Golongan Protestan melihat dan mengetahui faktor-faktor kemanusiaan ini
sedemikian jelas, sehingga mereka suka menghibur dirinya di dalam pemikirannya
yang merumuskan gereja yang benar sebagai gereja yang tidak nampak (the invisible church). Jadi gereja-gereja
Protestan membedakan gereja yang
kelihatan (visible Church) dan gereja yang tidak kelihatan (invisible
church). Gereja yang kelihatan itulah
yang nampak dalam organisasi atau lembaga kegerejaan, yang pada satu pihak bisa disebut sebagai “divine
institution” (lembaga ilahi), tetapi
dalam waktu yang sama juga merupakan “human institution” (lembaga manusia). Gereja yang tidak nampak,
anggotanya juga terdiri dari anggota gereja yang nampak, tetapi mereka telah
benar-benar percaya dan hidup di dalam Kristus.
Ggereja Roma Katolik tidak memerlukan pengertian “invisible church”, karena walaupun mereka mengakui
bahwa anggota-anggota gereja itu adalah manusia yang berdosa, gereja itu
menurutnya tida berdosa atau bebas dari dosa. Begitulah mereka mengertikan gereja sebagai tubuh Kristus dan Kristus
adalah suci. Sebagai Tubuh Kristus, gereja adalah benar-benar kudus dalam
pengertian ‘sinless” (tanpa dosa). Kalau
ada anggotanya yang berdosa, maka orang itu bukan berdosa di dalam gereja,
tetapi berdosa di luar gereja.
5. Gereja dan Kerajaan Allah
Gereja secara positif berhubungan dengan Kerajaan Allah, tetapi gereja itu sendiri bukan positif
Kerajaan Allah tanpa kualifikasi.
Beberapa aliran gereja ada yang terlalu memberikan tekanan akan realisasi yang
sekarang dari Kerejaan Allah di dalam gereja, sehingga dengan demikian mereka mengajarkan gereja itu identik dengan Kerajaan Allah. Tetapi dalam
teologia kita, gereja bukanlah Kerajaan Allah yang komplit. Memang benar bahwa segala pemberian Roh Kudus
kepada orang-orang yang di dalam gereja
adalah melulu pemberian Allah, tetapi ini hanyalah semata-mata sebagai “arrhabon”

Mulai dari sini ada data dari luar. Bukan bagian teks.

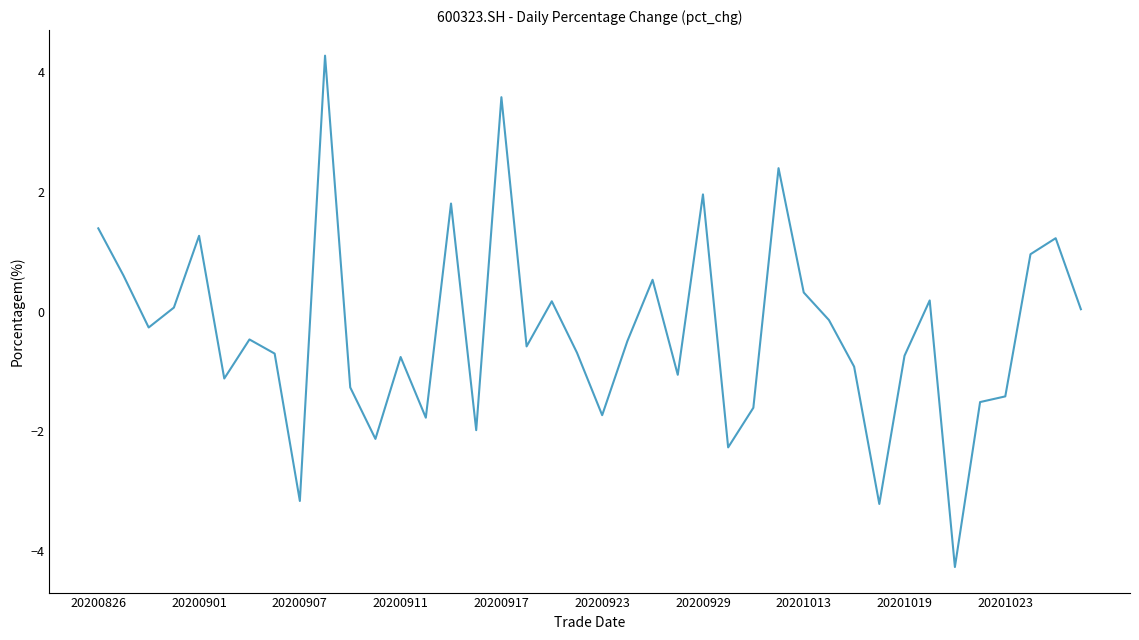

What is the maximum value shown in the chart?

4.3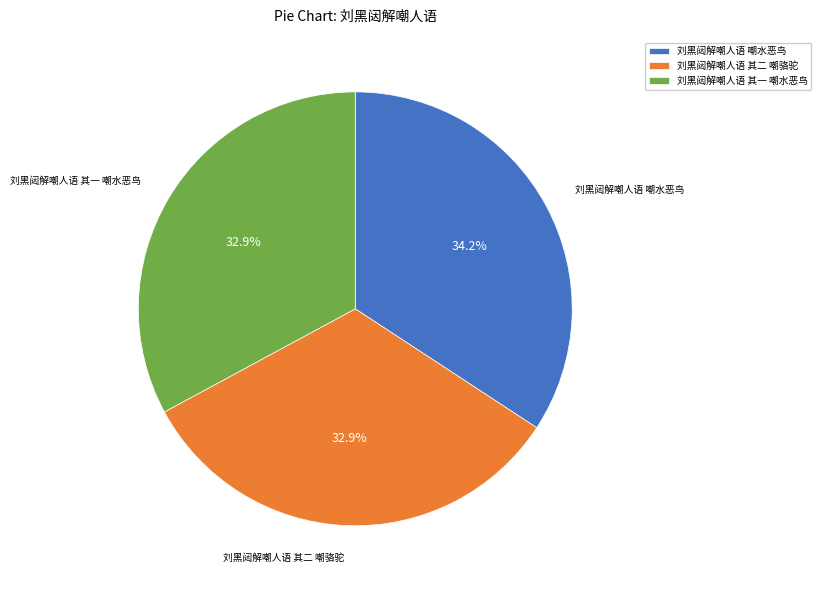

To the nearest percent, what is the difference between the 刘黑闼解嘲人语 其二 嘲骆驼 and 刘黑闼解嘲人语 嘲水恶鸟 slice percentages?

1%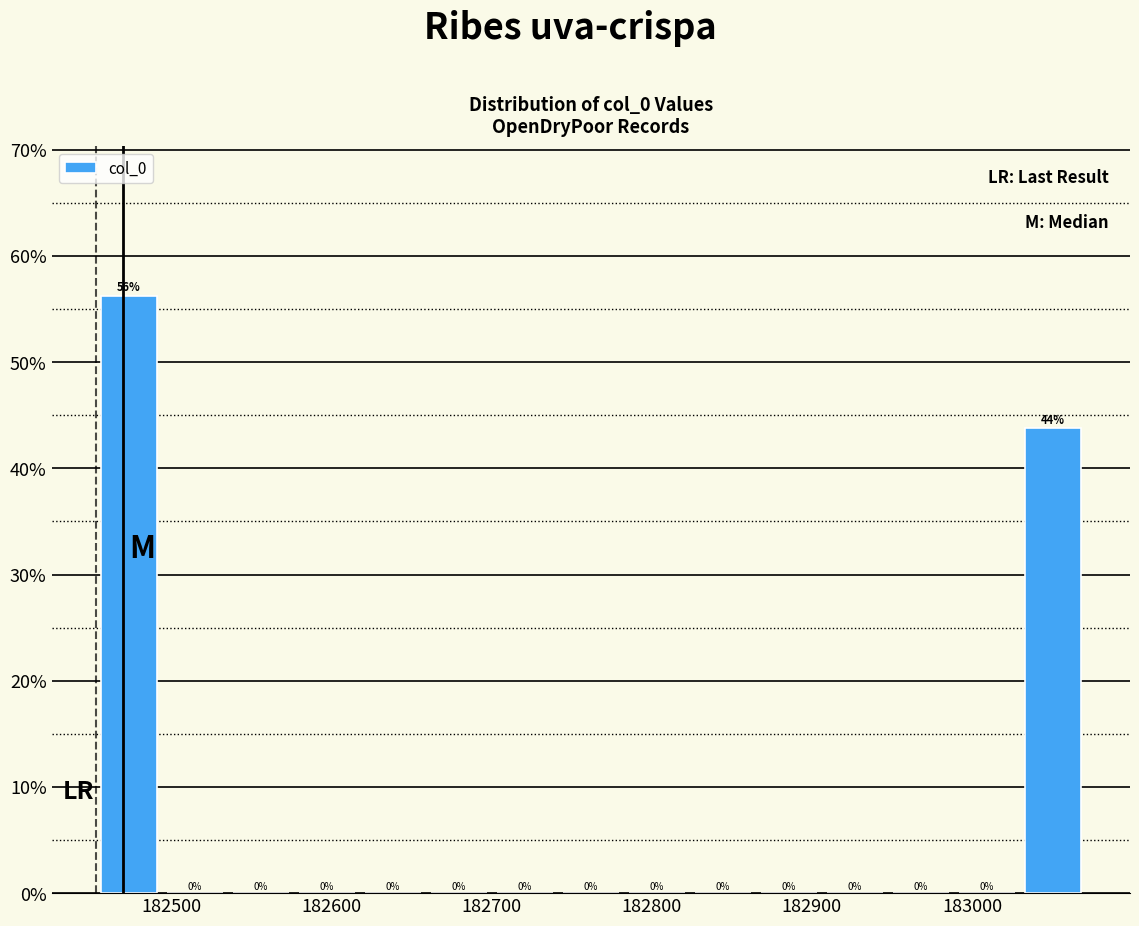

Over which range of the x-axis is the bar tallest?

182450 to 182490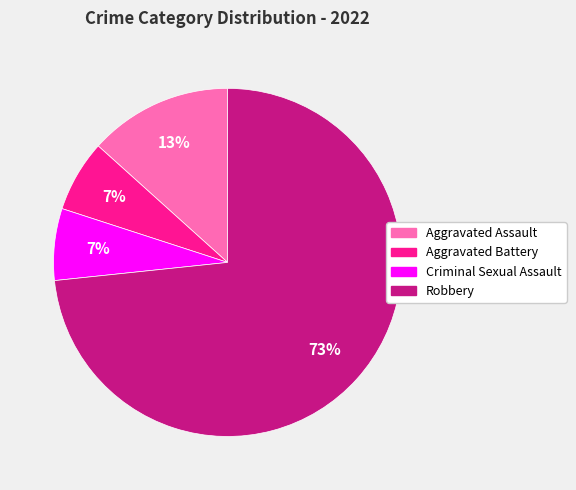

Does Aggravated Battery represent more than half of the total?

No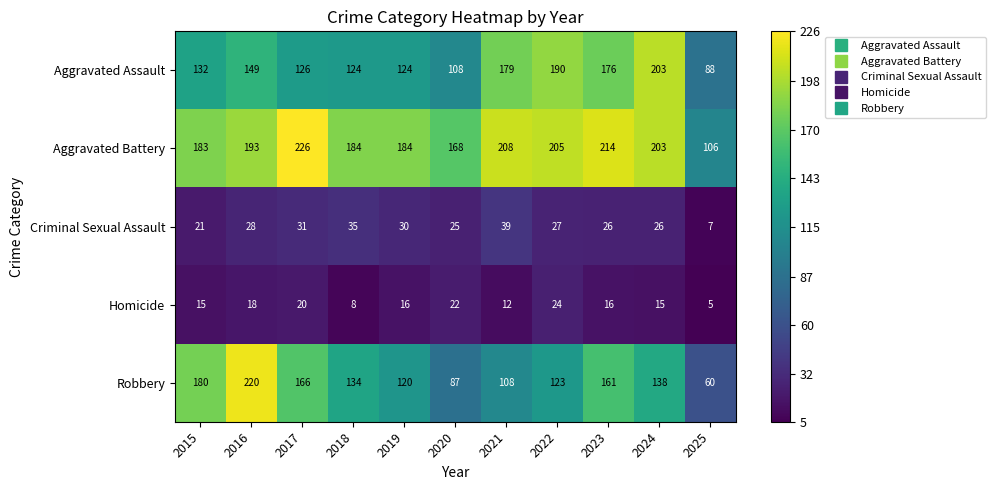

Rank the series by their maximum value, from highest to lowest.

Aggravated Battery, Robbery, Aggravated Assault, Criminal Sexual Assault, Homicide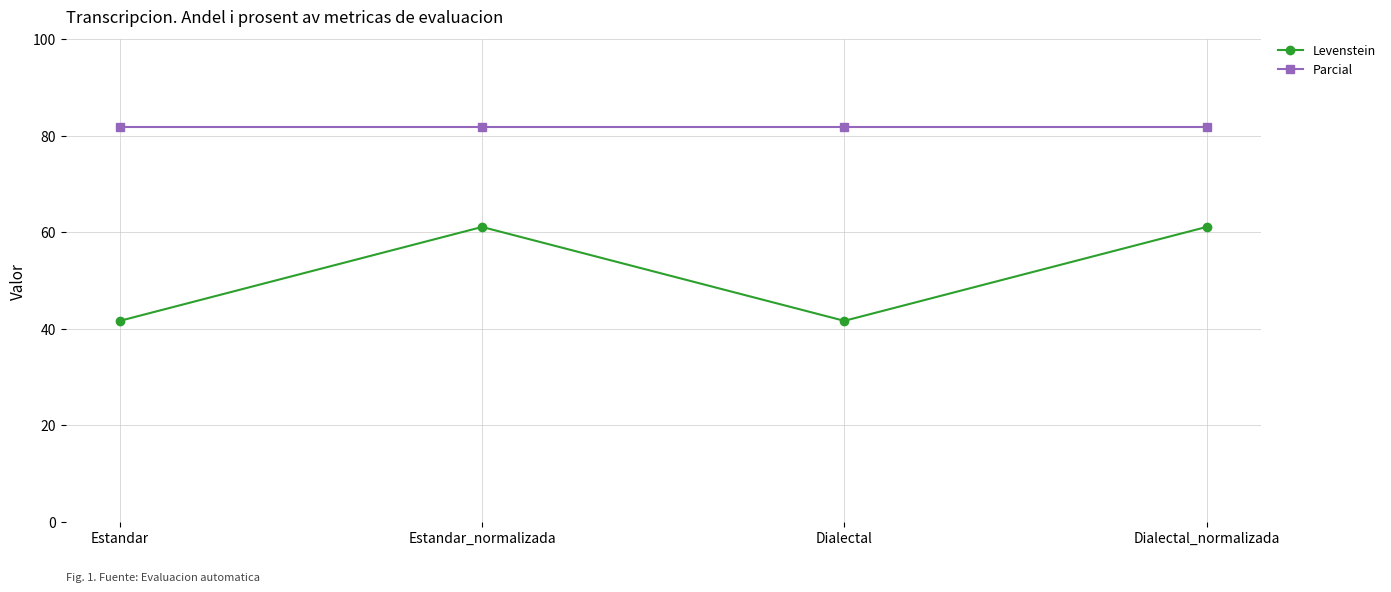

What is the sum of the Levenstein values at Estandar and Dialectal_normalizada?

102.8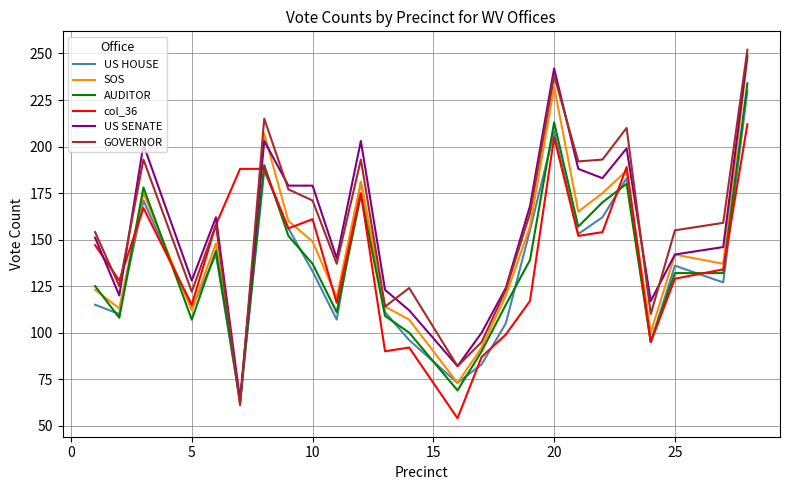

What is the greatest value displayed?

252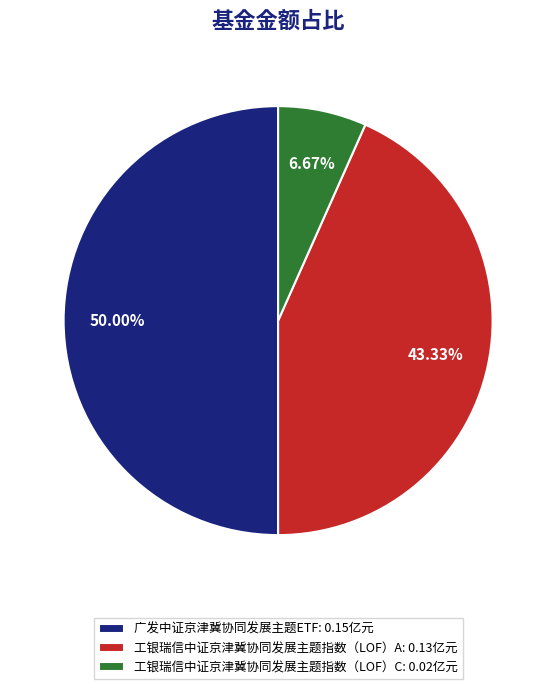

To the nearest percent, what is the difference between the 广发中证京津冀协同发展主题ETF and 工银瑞信中证京津冀协同发展主题指数（LOF）A slice percentages?

7%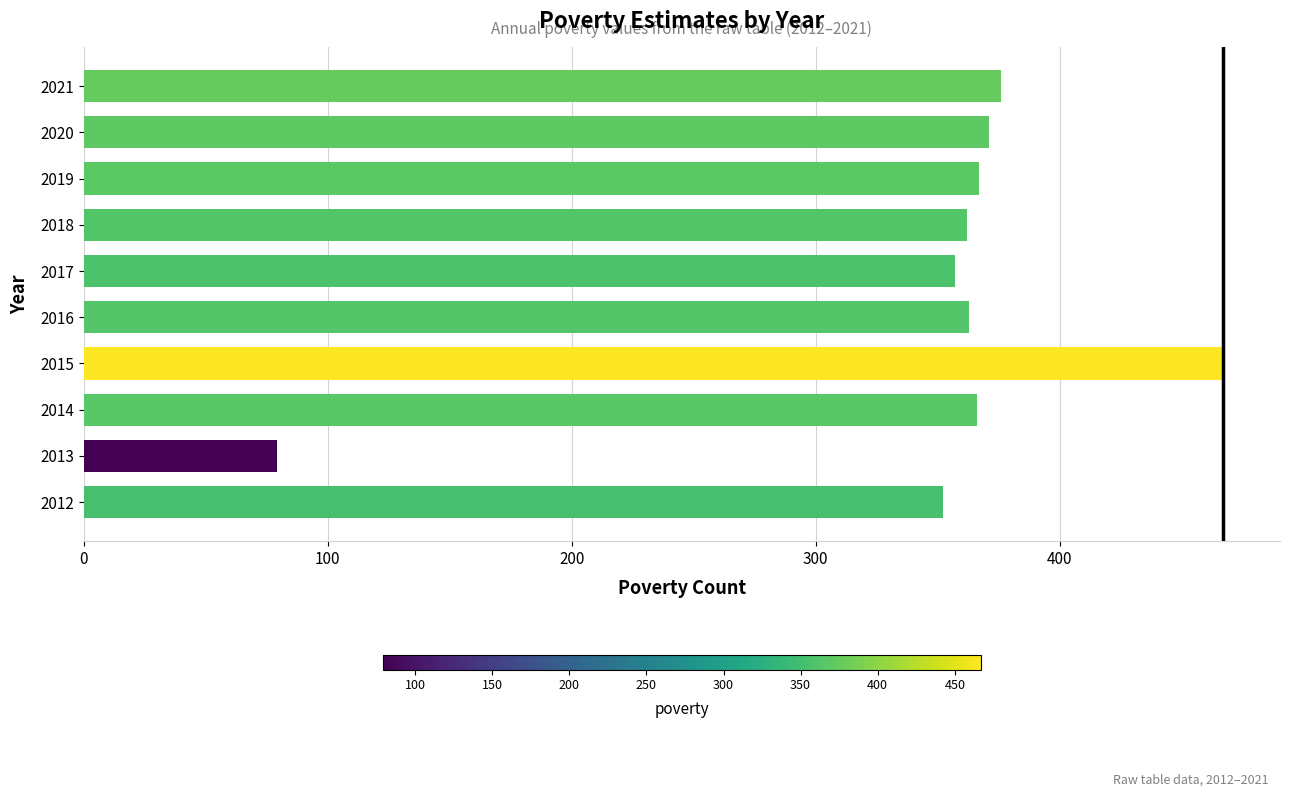

Which label corresponds to the smallest value in the chart?

2013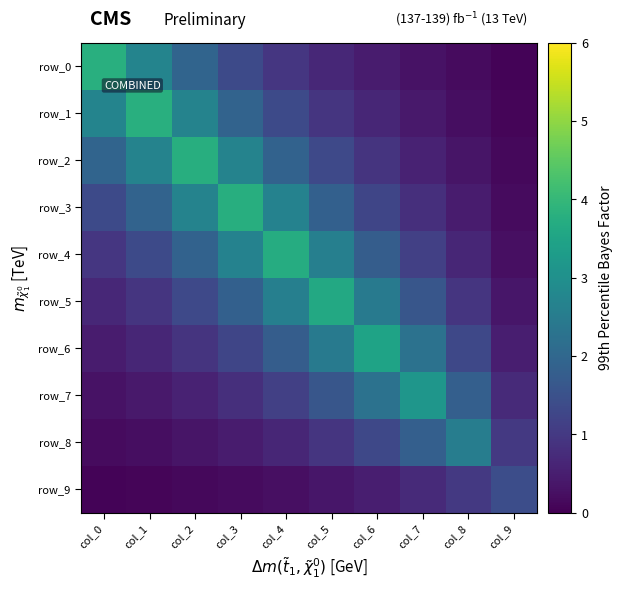

At which label does row_0 reach its peak?

col_0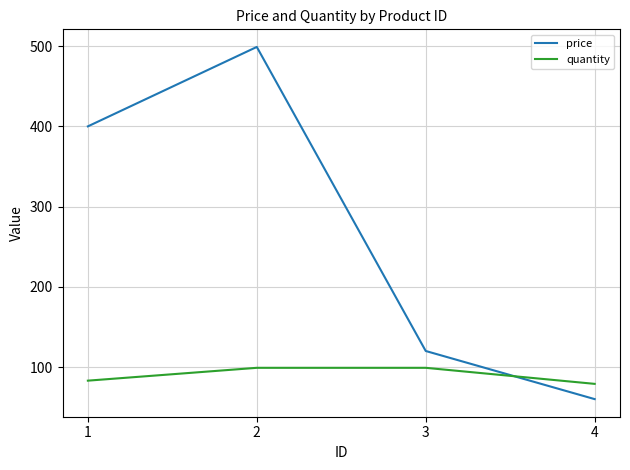

Which series has the largest total across all categories?

price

atau panjar atau jaminan saja. Artinya pemberian Roh Kudus di dalam
gereja hanyalah merupakan realisasi sebagian dari Kerajaan Allah. Dan hanya
dalam arti itu saja kita dapat mengartikan “realized eschatology” (zaman akhir
yang direalisasikan sekarang). Dan dalam arti itu juga
kita memakai istilah yang dipakai oleh seorang teolog kenamaan abad yang
lalu, Rudolf Boultman yaitu : “eschatological community” (persekutuan
eskhatologis) yang dikenakan kepada gereja, memberitakan kerajaan Allah yang masih disempurnakan. Pengertian
“eschatological community” ini nampak dalam arti dan pekerjan gereja itu
sendiri dan sebagian dari harapan-harapannya di dalam iman dan doa. Gereja
selalu harus sadar bahwa keberadaannya sekarang tidak dapat diidentikkan dengan
Kerajaan Allah
yang komplit. Semua aspek dari gereja hanya menuju kepada sesuatu yang
masih akan terjadi yaitu kesempurnaan Kerajaan Allah.
Demikianlah beberapa pengertian tentang gereja,
yang bisa membantu kita untuk memahami bahwa gereja itu tidak sama dengan
organisasi-organsasi lain di dunia ini yang didirikan oleh manusia, dan yang
hanya diatur oleh kaidah-kaidah manusia saja.